Taking care of clients is nothing new to Soucie. Her career has included working for Allstate Insurance, as the company's first female national manager, plus owning her own nursing agency.
Born in northern Maine she knew by the time she was 5 years old that she wanted to live elsewhere Soucie has lived and worked in Massachusetts, Connecticut, Idaho, Nevada and California. She lived in the Bay Area for 18 years, but the one-hour commute to travel 14 miles took a toll.
"I love the mountains, and I'd had a place at Incline for years. Clients from the Bay Area were setting up offices in Reno and told me I should, so I did. I had bought my dream house, but I lived there just six weeks before moving to Reno.
"After four months, I sold everything in California. I knew I wouldn't make the money I did in the Bay Area, but you never see a Brinks truck following a hearse. You can't take it with you," she says.
But you can enjoy it in the present.
She and her husband, Bob Donovan, are avid travelers. Soucie counts Salzburg, Austria, as one of her favorite cities, and the couple joined the Sparks Chamber of Commerce on its trip to China this year. Her affinity for travel dovetails nicely with Soucie's ability to learn languages quickly. French is her first language ("Everyone in northern Maine speaks French," she says), and she learned English about the age of 16. Her first trip to Germany, she translated a menu so she could order her meal, having never studied the language.
Soucie has always been up for a challenge. At 23, she started taking tae kwon do. By the time she was 26, her instructor had her in the trials for Montreal Olympics.
"I didn't make it, but I got to the trials," she says proudly. "I'm very persistent. I loved the discipline. You push yourself out of your comfort zone."
These days, her comfort zone includes regular visits to Maui. Soucie has had a timeshare there for 18 years, and makes an annual visit. This year, she and her husband will be joined by three of their grandchildren when they go for Christmas.

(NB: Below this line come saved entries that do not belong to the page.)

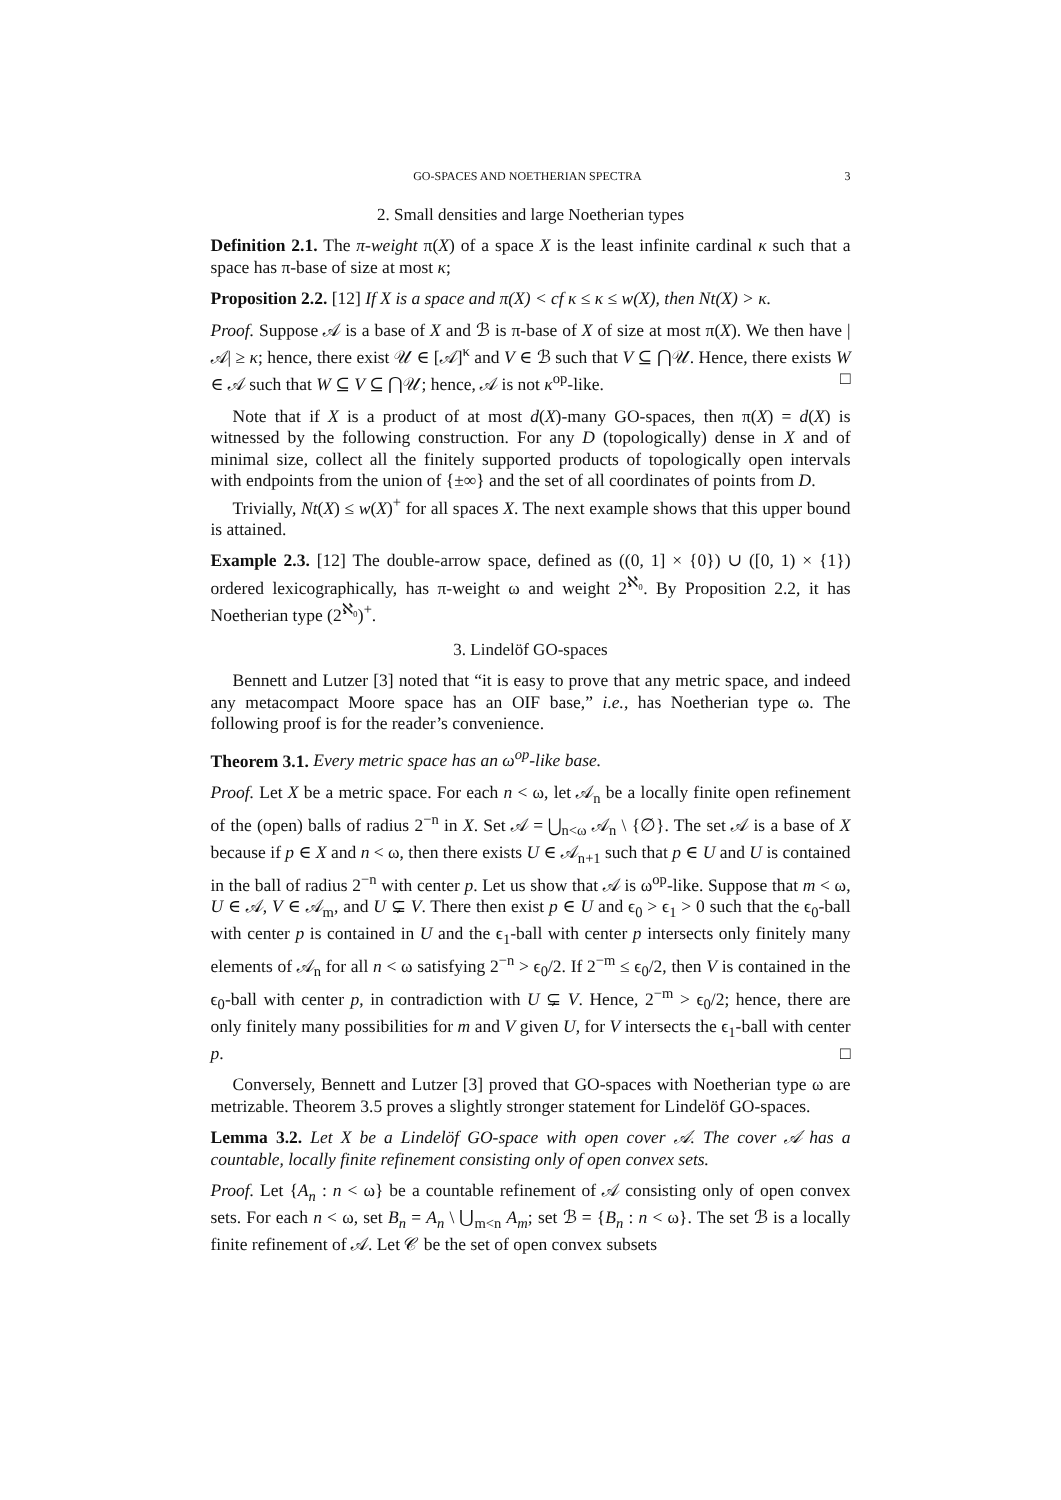GO-SPACES AND NOETHERIAN SPECTRA 3
2. Small densities and large Noetherian types
Definition 2.1. The π-weight π(X) of a space X is the least infinite cardinal κ such that a space has π-base of size at most κ;
Proposition 2.2. [12] If X is a space and π(X) < cf κ ≤ κ ≤ w(X), then Nt(X) > κ.
Proof. Suppose 𝒜 is a base of X and ℬ is π-base of X of size at most π(X). We then have |𝒜| ≥ κ; hence, there exist 𝒰 ∈ [𝒜]<sup>κ</sup> and V ∈ ℬ such that V ⊆ ⋂𝒰. Hence, there exists W ∈ 𝒜 such that W ⊆ V ⊆ ⋂𝒰; hence, 𝒜 is not κ<sup>op</sup>-like. □
Note that if X is a product of at most d(X)-many GO-spaces, then π(X) = d(X) is witnessed by the following construction. For any D (topologically) dense in X and of minimal size, collect all the finitely supported products of topologically open intervals with endpoints from the union of {±∞} and the set of all coordinates of points from D.
Trivially, Nt(X) ≤ w(X)<sup>+</sup> for all spaces X. The next example shows that this upper bound is attained.
Example 2.3. [12] The double-arrow space, defined as ((0, 1] × {0}) ∪ ([0, 1) × {1}) ordered lexicographically, has π-weight ω and weight 2<sup>ℵ₀</sup>. By Proposition 2.2, it has Noetherian type (2<sup>ℵ₀</sup>)<sup>+</sup>.
3. Lindelöf GO-spaces
Bennett and Lutzer [3] noted that “it is easy to prove that any metric space, and indeed any metacompact Moore space has an OIF base,” i.e., has Noetherian type ω. The following proof is for the reader’s convenience.
Theorem 3.1. Every metric space has an ω<sup>op</sup>-like base.
Proof. Let X be a metric space. For each n < ω, let 𝒜<sub>n</sub> be a locally finite open refinement of the (open) balls of radius 2<sup>−n</sup> in X. Set 𝒜 = ⋃<sub>n<ω</sub> 𝒜<sub>n</sub> \ {∅}. The set 𝒜 is a base of X because if p ∈ X and n < ω, then there exists U ∈ 𝒜<sub>n+1</sub> such that p ∈ U and U is contained in the ball of radius 2<sup>−n</sup> with center p. Let us show that 𝒜 is ω<sup>op</sup>-like. Suppose that m < ω, U ∈ 𝒜, V ∈ 𝒜<sub>m</sub>, and U ⊊ V. There then exist p ∈ U and ϵ<sub>0</sub> > ϵ<sub>1</sub> > 0 such that the ϵ<sub>0</sub>-ball with center p is contained in U and the ϵ<sub>1</sub>-ball with center p intersects only finitely many elements of 𝒜<sub>n</sub> for all n < ω satisfying 2<sup>−n</sup> > ϵ<sub>0</sub>/2. If 2<sup>−m</sup> ≤ ϵ<sub>0</sub>/2, then V is contained in the ϵ<sub>0</sub>-ball with center p, in contradiction with U ⊊ V. Hence, 2<sup>−m</sup> > ϵ<sub>0</sub>/2; hence, there are only finitely many possibilities for m and V given U, for V intersects the ϵ<sub>1</sub>-ball with center p. □
Conversely, Bennett and Lutzer [3] proved that GO-spaces with Noetherian type ω are metrizable. Theorem 3.5 proves a slightly stronger statement for Lindelöf GO-spaces.
Lemma 3.2. Let X be a Lindelöf GO-space with open cover 𝒜. The cover 𝒜 has a countable, locally finite refinement consisting only of open convex sets.
Proof. Let {A<sub>n</sub> : n < ω} be a countable refinement of 𝒜 consisting only of open convex sets. For each n < ω, set B<sub>n</sub> = A<sub>n</sub> \ ⋃<sub>m<n</sub> A<sub>m</sub>; set ℬ = {B<sub>n</sub> : n < ω}. The set ℬ is a locally finite refinement of 𝒜. Let 𝒞 be the set of open convex subsets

"We're not traveling as much as we'd like with the economy, but Hawaii is so affordable. There's a Costco across from the airport, and when the grandkids come we go there and stock up for the trip," she says.
For the woman whose favorite book is John F. Kennedy's "Profiles in Courage," braving the lines at Costco with three kids in tow is a piece of cake.
The seeker
Who: Marie Soucie
What: President,MCSS Ltd.
Family: Husband, Bob Donovan. Two sons, one stepson, one stepdaughter and nine grandchildren.
She says: "Trust is the best policy."